Supplied records:
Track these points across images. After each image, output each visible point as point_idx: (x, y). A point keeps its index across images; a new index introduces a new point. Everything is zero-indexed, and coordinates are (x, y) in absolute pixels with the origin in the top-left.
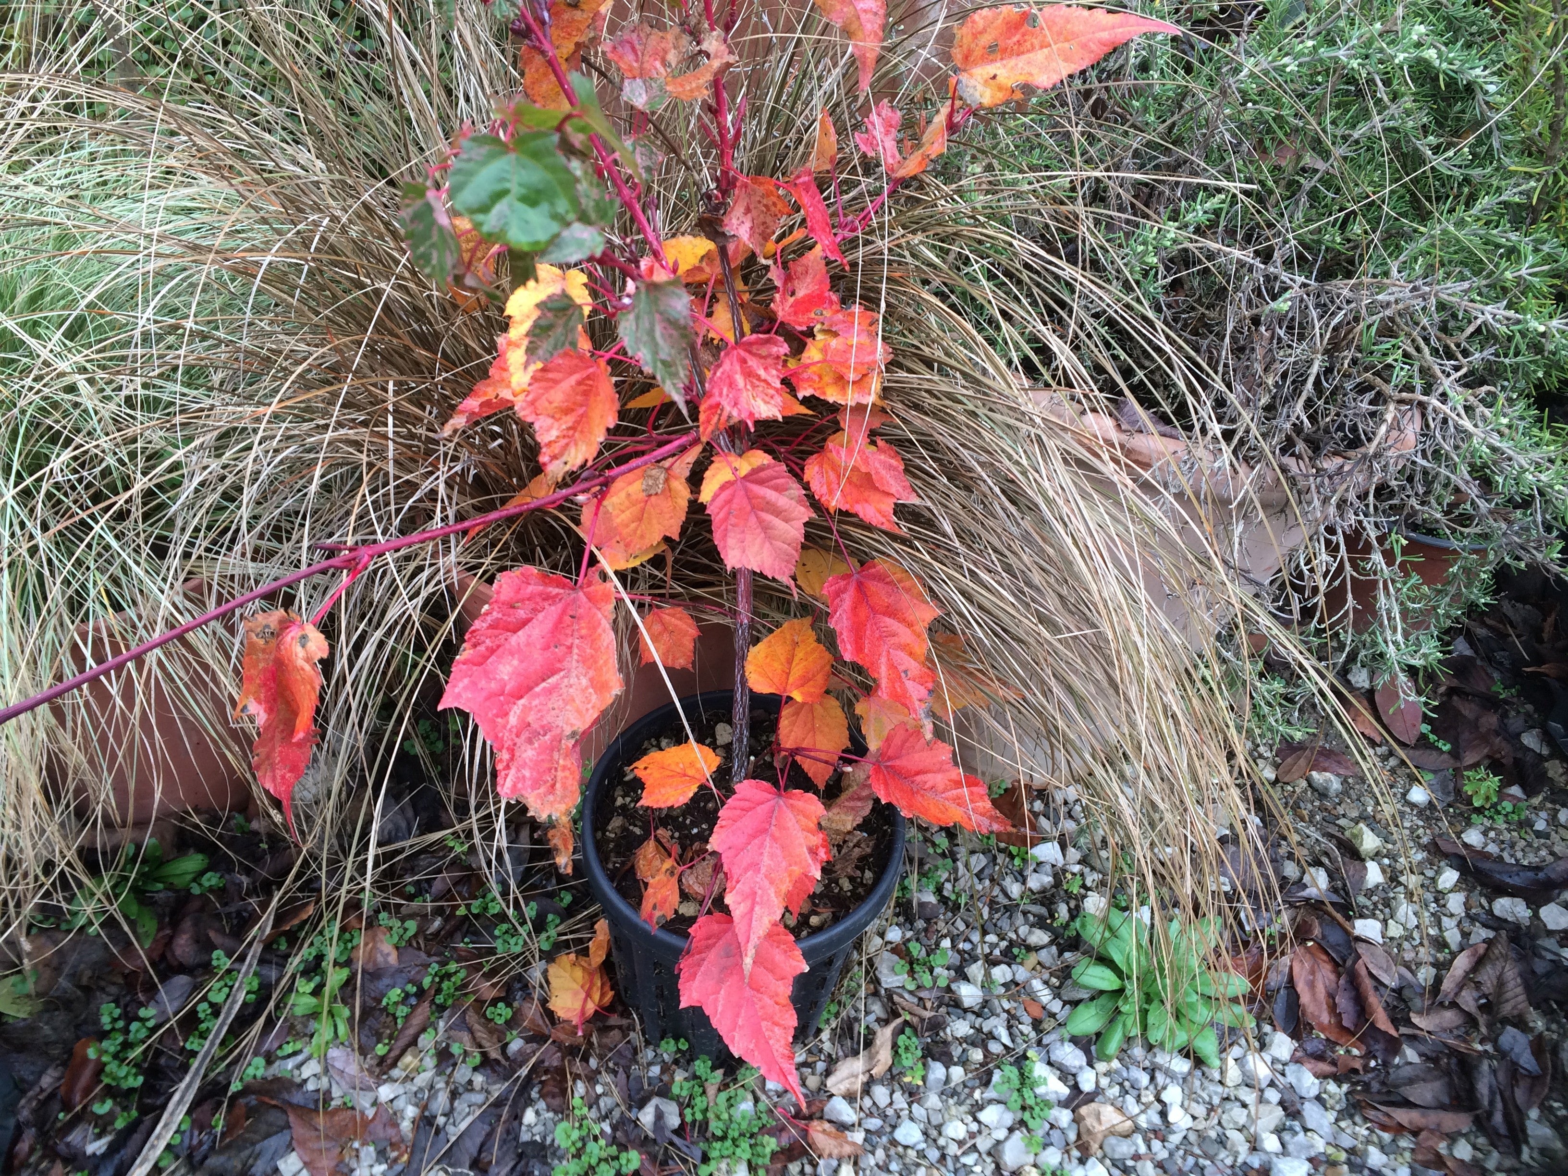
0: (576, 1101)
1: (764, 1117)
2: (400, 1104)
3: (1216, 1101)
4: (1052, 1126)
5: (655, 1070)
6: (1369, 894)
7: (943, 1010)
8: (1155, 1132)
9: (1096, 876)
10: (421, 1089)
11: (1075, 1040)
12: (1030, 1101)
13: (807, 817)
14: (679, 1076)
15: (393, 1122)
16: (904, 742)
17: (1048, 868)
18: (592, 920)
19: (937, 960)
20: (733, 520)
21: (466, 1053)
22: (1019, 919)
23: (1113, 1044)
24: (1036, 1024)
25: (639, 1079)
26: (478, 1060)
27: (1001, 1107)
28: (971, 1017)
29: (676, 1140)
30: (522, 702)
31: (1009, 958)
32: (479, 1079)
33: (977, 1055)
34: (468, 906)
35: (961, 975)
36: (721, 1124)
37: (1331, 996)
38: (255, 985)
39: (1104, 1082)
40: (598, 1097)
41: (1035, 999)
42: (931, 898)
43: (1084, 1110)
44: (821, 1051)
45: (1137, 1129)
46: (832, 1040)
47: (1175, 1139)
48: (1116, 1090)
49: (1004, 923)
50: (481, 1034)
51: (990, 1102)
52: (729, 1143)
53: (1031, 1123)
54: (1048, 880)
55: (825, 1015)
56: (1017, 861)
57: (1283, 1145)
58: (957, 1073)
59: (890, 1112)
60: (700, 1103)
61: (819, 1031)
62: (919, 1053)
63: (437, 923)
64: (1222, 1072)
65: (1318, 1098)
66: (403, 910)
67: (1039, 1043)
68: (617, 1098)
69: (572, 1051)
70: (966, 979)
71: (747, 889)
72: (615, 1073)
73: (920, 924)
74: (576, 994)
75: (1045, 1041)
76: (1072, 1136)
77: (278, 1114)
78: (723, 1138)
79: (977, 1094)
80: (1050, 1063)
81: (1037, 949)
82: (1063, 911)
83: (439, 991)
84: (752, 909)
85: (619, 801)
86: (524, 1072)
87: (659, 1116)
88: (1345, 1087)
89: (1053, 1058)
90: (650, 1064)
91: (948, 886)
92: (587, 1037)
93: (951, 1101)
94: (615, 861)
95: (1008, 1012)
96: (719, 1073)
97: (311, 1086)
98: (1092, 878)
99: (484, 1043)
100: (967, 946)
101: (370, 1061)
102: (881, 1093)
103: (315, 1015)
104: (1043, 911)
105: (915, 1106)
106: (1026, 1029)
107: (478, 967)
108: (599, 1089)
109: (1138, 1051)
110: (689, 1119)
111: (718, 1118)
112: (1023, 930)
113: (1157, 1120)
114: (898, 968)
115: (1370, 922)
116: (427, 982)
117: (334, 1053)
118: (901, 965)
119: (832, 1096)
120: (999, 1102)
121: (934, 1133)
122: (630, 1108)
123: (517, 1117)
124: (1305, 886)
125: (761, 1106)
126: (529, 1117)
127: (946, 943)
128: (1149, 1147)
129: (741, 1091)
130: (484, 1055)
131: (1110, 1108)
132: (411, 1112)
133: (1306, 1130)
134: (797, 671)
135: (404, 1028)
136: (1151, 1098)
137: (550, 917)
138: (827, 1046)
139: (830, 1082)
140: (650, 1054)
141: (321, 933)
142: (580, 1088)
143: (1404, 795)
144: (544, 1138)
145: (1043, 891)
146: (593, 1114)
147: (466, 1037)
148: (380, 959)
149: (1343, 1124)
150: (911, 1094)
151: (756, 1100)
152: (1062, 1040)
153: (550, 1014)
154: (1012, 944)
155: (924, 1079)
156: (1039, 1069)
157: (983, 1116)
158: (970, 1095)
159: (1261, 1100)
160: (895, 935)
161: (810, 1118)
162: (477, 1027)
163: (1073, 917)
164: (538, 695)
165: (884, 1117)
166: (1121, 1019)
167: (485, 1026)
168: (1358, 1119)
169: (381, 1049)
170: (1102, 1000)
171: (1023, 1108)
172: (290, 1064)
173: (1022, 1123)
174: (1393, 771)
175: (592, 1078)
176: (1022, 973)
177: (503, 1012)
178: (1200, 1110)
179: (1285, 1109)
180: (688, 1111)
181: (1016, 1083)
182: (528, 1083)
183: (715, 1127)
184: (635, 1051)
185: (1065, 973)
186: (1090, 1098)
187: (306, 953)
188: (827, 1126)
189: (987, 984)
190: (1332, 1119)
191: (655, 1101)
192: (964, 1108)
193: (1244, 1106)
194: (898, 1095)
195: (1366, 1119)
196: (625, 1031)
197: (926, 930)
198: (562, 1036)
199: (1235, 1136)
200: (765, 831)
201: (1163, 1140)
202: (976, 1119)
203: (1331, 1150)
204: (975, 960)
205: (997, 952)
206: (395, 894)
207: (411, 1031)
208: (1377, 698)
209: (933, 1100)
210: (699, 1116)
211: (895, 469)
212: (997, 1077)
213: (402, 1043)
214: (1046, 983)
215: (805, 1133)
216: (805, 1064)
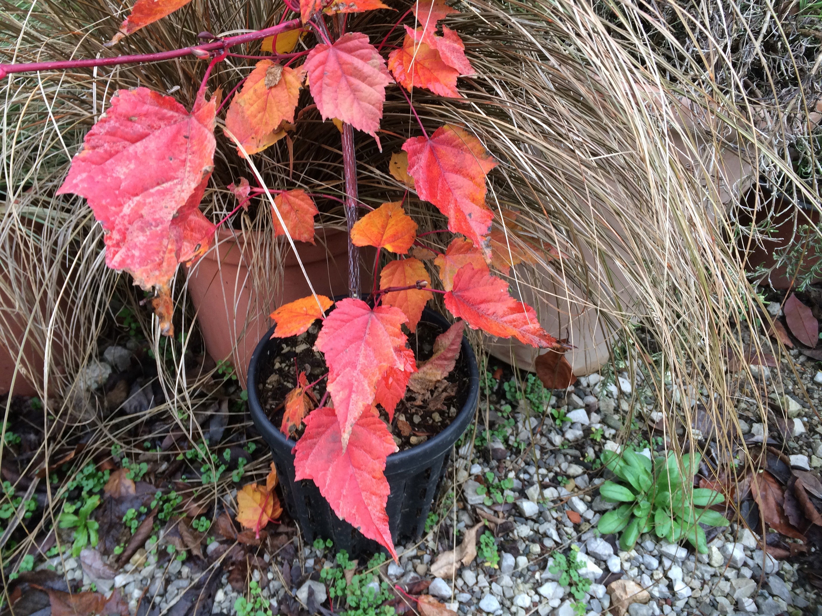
0: (253, 584)
1: (386, 593)
2: (130, 588)
3: (707, 577)
4: (592, 597)
5: (310, 563)
6: (797, 439)
7: (511, 519)
8: (665, 600)
9: (613, 432)
10: (145, 578)
11: (603, 536)
12: (575, 579)
13: (394, 325)
14: (327, 566)
15: (124, 600)
16: (472, 277)
17: (579, 426)
18: (269, 461)
19: (506, 484)
20: (327, 80)
21: (177, 552)
22: (561, 459)
23: (632, 539)
24: (577, 527)
25: (299, 568)
26: (184, 555)
27: (554, 584)
28: (530, 523)
29: (323, 610)
30: (136, 199)
31: (555, 483)
32: (186, 570)
33: (536, 548)
34: (184, 454)
35: (523, 494)
36: (355, 598)
37: (779, 506)
38: (33, 506)
39: (627, 565)
40: (269, 581)
41: (573, 509)
42: (500, 446)
43: (614, 585)
44: (427, 547)
45: (652, 597)
46: (434, 540)
47: (680, 604)
48: (635, 571)
49: (551, 461)
50: (188, 538)
51: (547, 580)
52: (360, 611)
53: (577, 595)
54: (579, 433)
55: (428, 522)
56: (558, 422)
57: (758, 606)
58: (523, 561)
59: (476, 589)
60: (340, 584)
61: (425, 534)
62: (496, 548)
63: (164, 466)
64: (709, 556)
65: (778, 574)
66: (141, 457)
67: (579, 539)
68: (282, 581)
69: (251, 550)
70: (527, 497)
71: (345, 381)
72: (282, 564)
73: (494, 463)
74: (255, 510)
75: (583, 538)
76: (606, 604)
77: (42, 596)
78: (357, 608)
79: (537, 576)
80: (587, 553)
81: (574, 477)
82: (590, 453)
83: (161, 510)
84: (349, 396)
85: (277, 365)
86: (217, 564)
87: (311, 593)
88: (796, 566)
89: (590, 549)
90: (306, 558)
91: (512, 438)
92: (263, 540)
93: (519, 581)
94: (271, 404)
95: (556, 519)
96: (355, 563)
97: (69, 577)
98: (609, 432)
99: (189, 544)
100: (526, 477)
101: (111, 559)
102: (469, 576)
103: (74, 528)
104: (577, 453)
105: (494, 585)
106: (570, 530)
107: (189, 495)
108: (270, 576)
109: (649, 544)
110: (332, 595)
111: (353, 593)
112: (564, 465)
113: (665, 590)
114: (479, 490)
115: (800, 456)
116: (153, 504)
117: (85, 553)
118: (481, 488)
119: (434, 577)
120: (553, 580)
121: (508, 603)
122: (291, 589)
123: (211, 596)
124: (753, 435)
125: (384, 585)
126: (220, 596)
127: (512, 475)
128: (662, 611)
129: (370, 576)
130: (189, 552)
131: (632, 583)
132: (137, 593)
133: (773, 596)
134: (389, 232)
135: (136, 534)
136: (661, 575)
137: (240, 460)
138: (431, 544)
139: (433, 568)
140: (307, 551)
141: (82, 471)
142: (257, 575)
143: (812, 378)
144: (229, 611)
145: (577, 440)
146: (265, 593)
147: (177, 540)
148: (123, 490)
149: (798, 591)
150: (490, 576)
151: (381, 581)
152: (595, 537)
153: (238, 526)
154: (557, 474)
155: (499, 563)
156: (580, 557)
157: (542, 590)
158: (533, 576)
159: (739, 575)
160: (476, 469)
161: (419, 593)
162: (185, 534)
163: (598, 457)
164: (152, 195)
165: (472, 592)
166: (635, 521)
167: (191, 534)
168: (808, 587)
169: (118, 550)
170: (622, 509)
171: (570, 585)
172: (55, 562)
173: (571, 595)
174: (802, 364)
175: (265, 569)
176: (564, 492)
177: (205, 524)
178: (696, 584)
179: (757, 581)
180: (332, 590)
181: (564, 566)
182: (220, 572)
183: (351, 601)
184: (297, 550)
185: (596, 493)
186: (617, 577)
187: (70, 485)
188: (431, 599)
189: (541, 501)
190: (790, 588)
191: (309, 583)
192: (528, 586)
193: (727, 579)
194: (481, 577)
195: (813, 587)
196: (289, 536)
197: (498, 467)
198: (245, 539)
199: (722, 600)
200: (361, 338)
201: (672, 605)
202: (537, 593)
203: (791, 610)
204: (531, 484)
205: (547, 480)
206: (135, 446)
207: (140, 538)
208: (788, 320)
209: (506, 580)
210: (340, 593)
211: (457, 51)
212: (551, 562)
213: (134, 545)
214: (582, 499)
215: (416, 604)
216: (416, 557)
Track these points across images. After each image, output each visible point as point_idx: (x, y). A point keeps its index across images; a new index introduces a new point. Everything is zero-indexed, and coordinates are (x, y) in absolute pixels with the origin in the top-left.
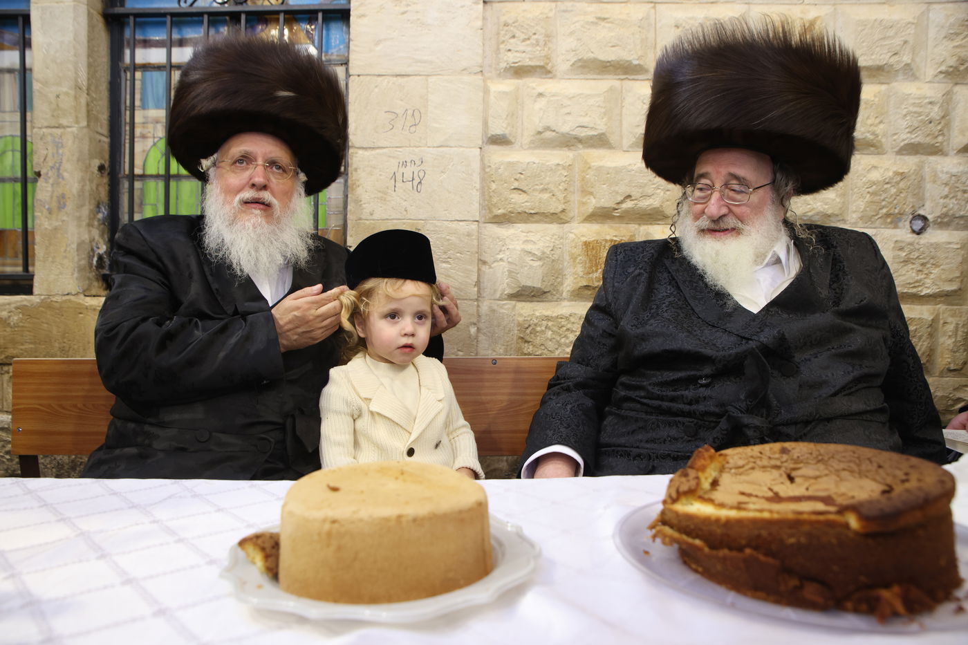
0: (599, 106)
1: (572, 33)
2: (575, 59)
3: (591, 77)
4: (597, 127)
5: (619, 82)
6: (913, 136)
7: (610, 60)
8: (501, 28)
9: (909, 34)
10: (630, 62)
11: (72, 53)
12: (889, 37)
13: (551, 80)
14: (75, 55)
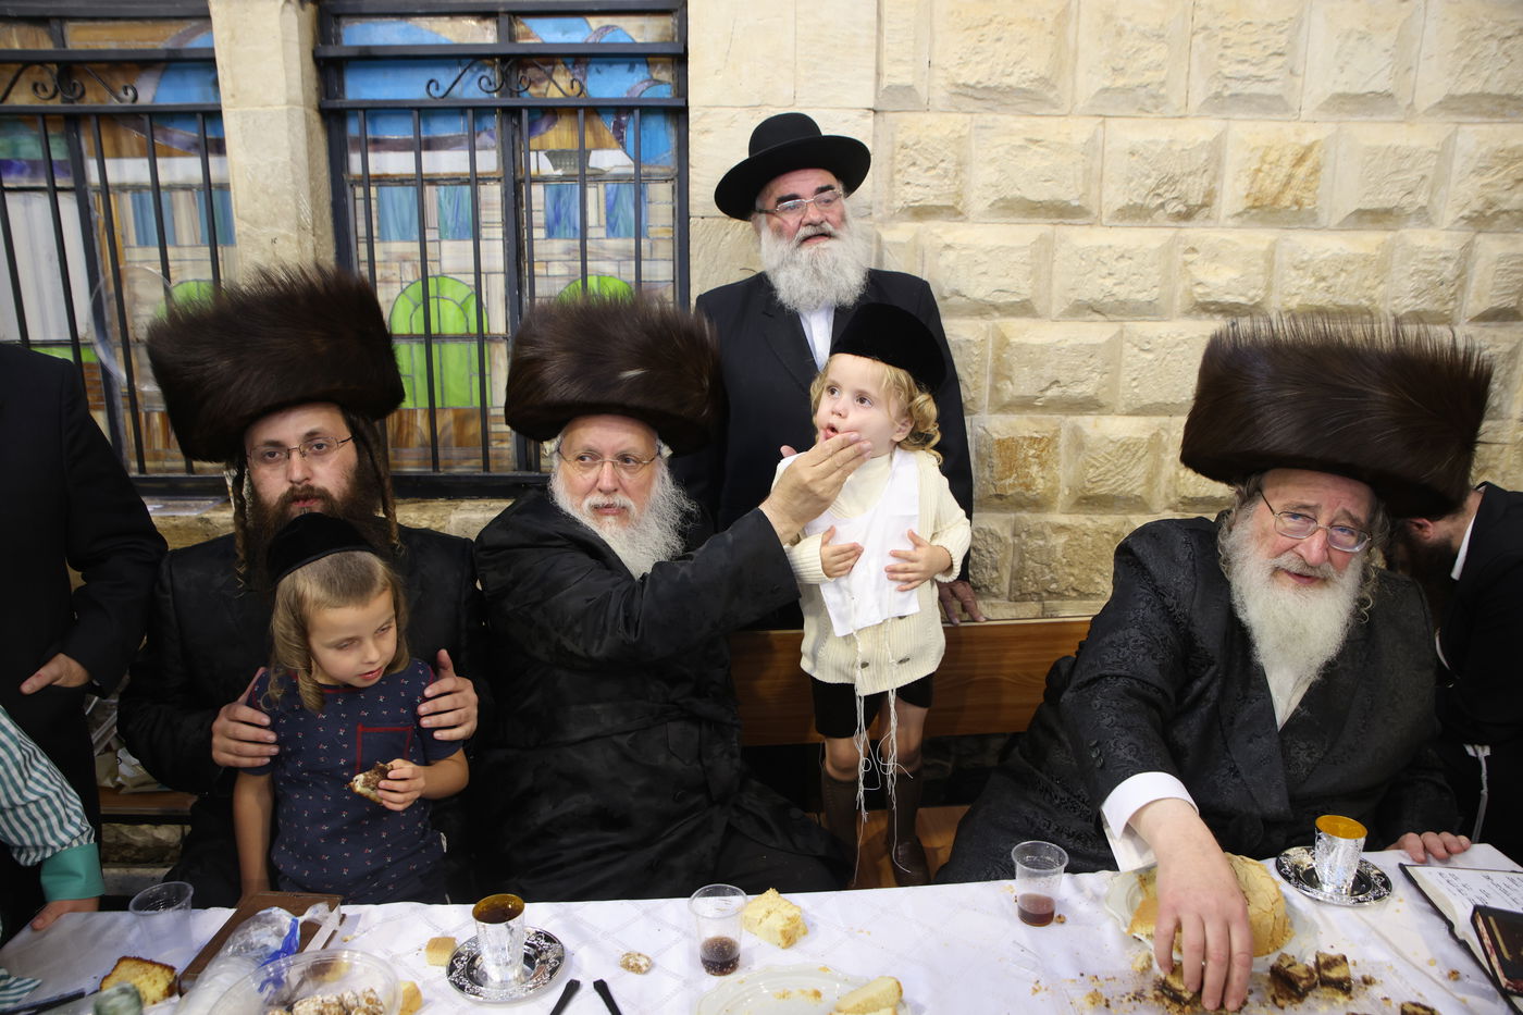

Problem to work on: Rewrite the listing from its first line through the line containing "73: (920, 924)", changing every "images" to "frames" and leaving everything else as it is. Omit the pictures from your answer.

Problem solution:
Track these points across frames. After each image, output each visible point as point_idx: (x, y). A point keeps its index across frames; a new index introduces a new point. Everything is zero-indexed, and coordinates are (x, y) in absolute pixels with the origin in the top-left.
0: (576, 1101)
1: (764, 1117)
2: (400, 1104)
3: (1216, 1101)
4: (1052, 1126)
5: (655, 1070)
6: (1369, 894)
7: (943, 1010)
8: (1155, 1132)
9: (1096, 876)
10: (421, 1089)
11: (1075, 1040)
12: (1030, 1101)
13: (807, 817)
14: (679, 1076)
15: (393, 1122)
16: (904, 742)
17: (1048, 868)
18: (592, 920)
19: (937, 960)
20: (733, 520)
21: (466, 1053)
22: (1019, 919)
23: (1113, 1044)
24: (1036, 1024)
25: (639, 1079)
26: (478, 1060)
27: (1001, 1107)
28: (971, 1017)
29: (676, 1140)
30: (522, 702)
31: (1009, 958)
32: (479, 1079)
33: (977, 1055)
34: (468, 906)
35: (961, 975)
36: (721, 1124)
37: (1331, 996)
38: (255, 985)
39: (1104, 1082)
40: (598, 1097)
41: (1035, 999)
42: (931, 898)
43: (1084, 1110)
44: (821, 1051)
45: (1137, 1129)
46: (832, 1040)
47: (1175, 1139)
48: (1116, 1090)
49: (1004, 923)
50: (481, 1034)
51: (990, 1102)
52: (729, 1143)
53: (1031, 1123)
54: (1048, 880)
55: (825, 1015)
56: (1017, 861)
57: (1283, 1145)
58: (957, 1073)
59: (890, 1112)
60: (700, 1103)
61: (819, 1031)
62: (919, 1053)
63: (437, 923)
64: (1222, 1072)
65: (1318, 1098)
66: (403, 910)
67: (1039, 1043)
68: (617, 1098)
69: (572, 1051)
70: (966, 979)
71: (747, 889)
72: (615, 1073)
73: (920, 924)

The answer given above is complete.